Pois a Jornalista aí mesma sentou, minha amiga. Também os braços apoiados como os teus. Não carecia pena, falei. Sou mulher de enfrentar os perigos dessa vida. Sorriu explicativa: soubera do acontecido na décima oitava. Se menor eu fosse,  não colocaria o nome, só as letras da abreviação.  Ordem do juizado, me disse.  Quis ver a minha certidão.  Na certa eu lhe mentia, pensou!...  Pois, olhe agora aqui no jornal. ...Não foi o que te disse?... Juro  que não me conformo. Repare você mesma, amiga,  e me diga:  Menor N.B.S. eu é que não sou,  sou?  Sou nada!  Quero a correção, o meu nome estampado com todas as letras.  Afinal, quem provou do veneno, ela ou eu? Não me perdôo, amiga, pois  a danadinha da repórter gravou todos os “as” e os “nés” que falo. Repeti letra por  letra no gravador da linguaruda:  “Nildete Aparecida Capuano, N.A.C. as minhas letras maiúsculas, eu disse! ...Pois, agora, aqui está, falsa e mentirosa, a notícia!... Menor N.B.S, sou eu? Sou?... Sou nada!... Sou maior e vacinada, sou ou não sou? Maldosa, o que foi.  Aqui está,  olhe você mesma, minha amiga, a manchete traiçoeira: “MENOR N.B.S. ESTUPRADA” - Essa sou eu? Sou? Eu é que não sou, sou?..

Ai, amiga, não me sai da cabeça que posso estar contaminada. Pior, amiga, e se carrego já um filho do demônio? Parece, amiga, que tudo isso vinha na minha cabeça, naquela hora, por isso gritei, gritei alto, gritei muito, o mais que pude, não sei onde achei tanta força em mim, um  grito que me veio das entranhas  até que o bandido me destapasse a boca e fugisse.
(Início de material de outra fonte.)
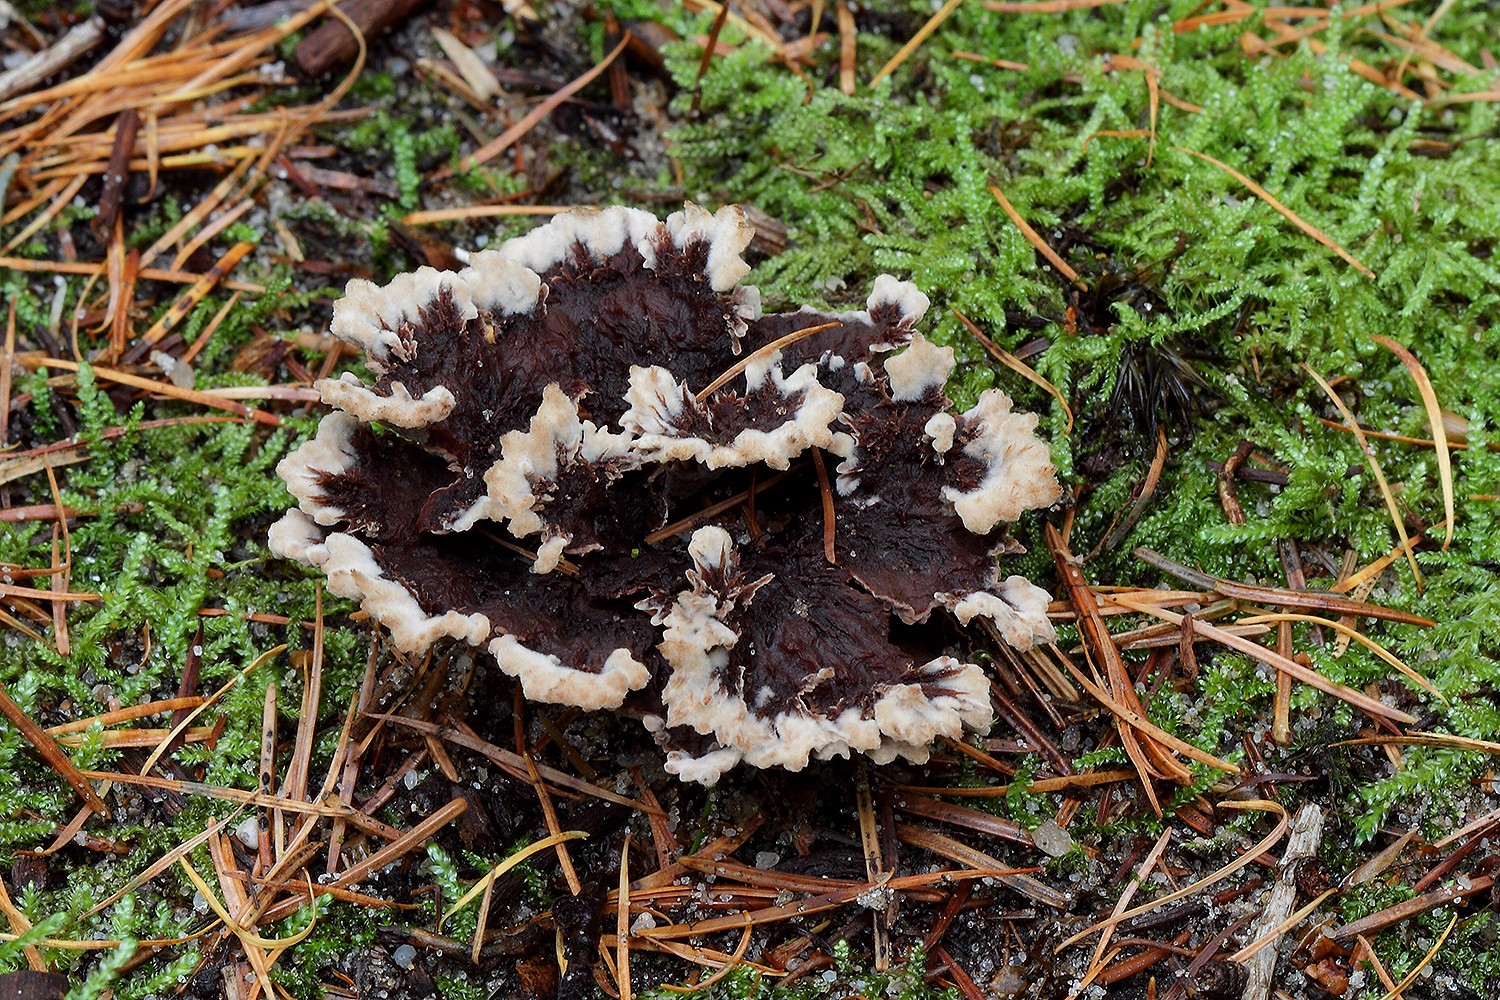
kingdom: Fungi
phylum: Basidiomycota
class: Agaricomycetes
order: Thelephorales
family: Thelephoraceae
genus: Thelephora
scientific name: Thelephora terrestris
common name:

Eu de barriga, faço aborto, tenho direitos. Mas e o filho, amiga, filho criado no ventre,  é filho, é ou não é?... SÍFILIS,  amiga, tremo  só de lembrar. Se me acontece, passo pra ele também esse drama, amiga!

Exagerei, amiga? Exagerei, não foi?  É que  estou assim fula da vida,   ai que ódio!...Também  reparou nas minhas mãos, não é?... O esmalte das unhas, lembra? o teu presente!... Lembra da festa que fomos naquele dia, amiga, lembra?... Bebi tanto, menina. Lembra o que bebi?... Vodka pura, menina.  E a cara do João?.... Ai, minha amiga,  cobras e lagartos engoli. Um sabão, ele me passou! Prontinho, amiga, e então, estou bonita?  Te confesso, amiga: adoro batom vermelho. Batom vermelho, um lencinho e o decote do vestido.... Vamos,  amiga, vamos!...   Vamos bem juntinhas, que traz perigo a noite nessas bandas!...”

Xis-Tó-Tó – Adaptado  de X’Totó (onomatopéia para explosão de foguetes/ Guimarães Rosa) -  In:  O léxico de Guimarães Rosa, de Nilce Sant’Anna Martins.